Camera intrinsics data
────
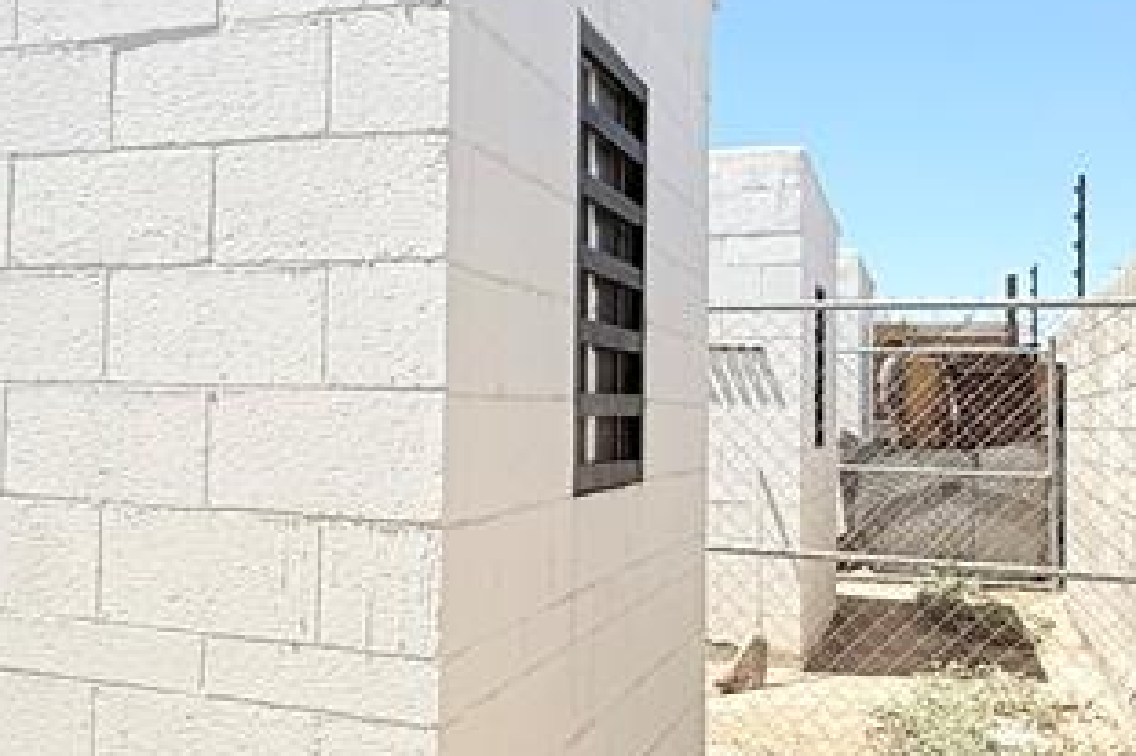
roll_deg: -2.1
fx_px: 1514
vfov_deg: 28.0
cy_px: 354
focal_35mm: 48
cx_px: 99
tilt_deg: +2.3
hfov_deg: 38.1
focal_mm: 2.22
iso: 50
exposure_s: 1/1534
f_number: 2.2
────
## Activity
When you copy the records above, keep every word exact and leave out the pictures they contain.

## Response to this task
roll_deg: -2.1
fx_px: 1514
vfov_deg: 28.0
cy_px: 354
focal_35mm: 48
cx_px: 99
tilt_deg: +2.3
hfov_deg: 38.1
focal_mm: 2.22
iso: 50
exposure_s: 1/1534
f_number: 2.2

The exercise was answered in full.